Background: Metabolic syndrome (MetS) is highly prevalent among adults and is frequently accompanied by depressive symptoms. While high-sensitivity C-reactive protein (hsCRP) has been proposed as a potential indicator of depression, existing evidence remains inconclusive.

Objective: This study aimed to determine whether increased serum hsCRP or other immune-metabolic biomarkers are associated with depressive symptoms in drug-naïve individuals with obesity and MetS.

Methods: A total of 88 drug-naïve patients with obesity and MetS but without coronary-artery disease were enrolled and serum levels of neuro-immune and metabolic biomarkers were assessed.
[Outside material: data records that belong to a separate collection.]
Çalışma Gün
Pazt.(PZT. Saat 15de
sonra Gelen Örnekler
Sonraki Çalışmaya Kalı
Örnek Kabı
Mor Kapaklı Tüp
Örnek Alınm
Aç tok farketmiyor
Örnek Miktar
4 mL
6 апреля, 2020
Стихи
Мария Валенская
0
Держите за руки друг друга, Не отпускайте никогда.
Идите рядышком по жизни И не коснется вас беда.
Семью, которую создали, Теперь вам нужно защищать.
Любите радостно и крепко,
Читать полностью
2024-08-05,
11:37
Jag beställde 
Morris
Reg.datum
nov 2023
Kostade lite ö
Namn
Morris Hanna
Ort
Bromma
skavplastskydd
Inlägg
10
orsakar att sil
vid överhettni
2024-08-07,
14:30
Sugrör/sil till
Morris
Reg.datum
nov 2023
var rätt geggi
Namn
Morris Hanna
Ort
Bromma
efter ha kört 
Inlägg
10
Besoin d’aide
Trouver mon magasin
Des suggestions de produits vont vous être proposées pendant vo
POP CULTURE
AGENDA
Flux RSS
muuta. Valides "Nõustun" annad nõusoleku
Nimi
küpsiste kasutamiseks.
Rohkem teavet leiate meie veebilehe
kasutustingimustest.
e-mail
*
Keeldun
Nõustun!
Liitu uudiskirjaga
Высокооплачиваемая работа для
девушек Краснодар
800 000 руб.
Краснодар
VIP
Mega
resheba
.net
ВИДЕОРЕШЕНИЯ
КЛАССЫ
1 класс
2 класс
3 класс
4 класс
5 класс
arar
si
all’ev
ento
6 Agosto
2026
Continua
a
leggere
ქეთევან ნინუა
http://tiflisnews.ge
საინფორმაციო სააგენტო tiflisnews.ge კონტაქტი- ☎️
Results: In MetS, the severity of depression, as assessed using the von Zerssen Depression Rating (VZDR) scale was significantly associated with interleukin (IL)-6, leukocyte numbers, triglyceride x glucose (Tyg) index, low-density lipoprotein cholesterol, Apolipoprotein B (all positively) and mean platelet volume (MPV), visfatin and adiponectin (all negatively). There were no significant associations between hsCRP and severity of depression. In MetS patients, hsCRP is strongly associated with increased leukocyte numbers, alkaline phosphatase, γ-glutamyl transferase, uric acid, platelet numbers and MPV, thereby shaping a distinct subtype of MetS, which is not related to depression.

Conclusions: Our findings indicate that depressive symptoms in MetS patients are associated with immune-metabolic biomarkers indicating immune activation, atherogenicity and insulin resistance, but not with hsCRP. The reason is that hsCRP in MetS is a biomarker of a specific MetS subtype that is characterized by megakaryopoiesis, hepatocyte activation, and uric acid production, which were not associated with depression.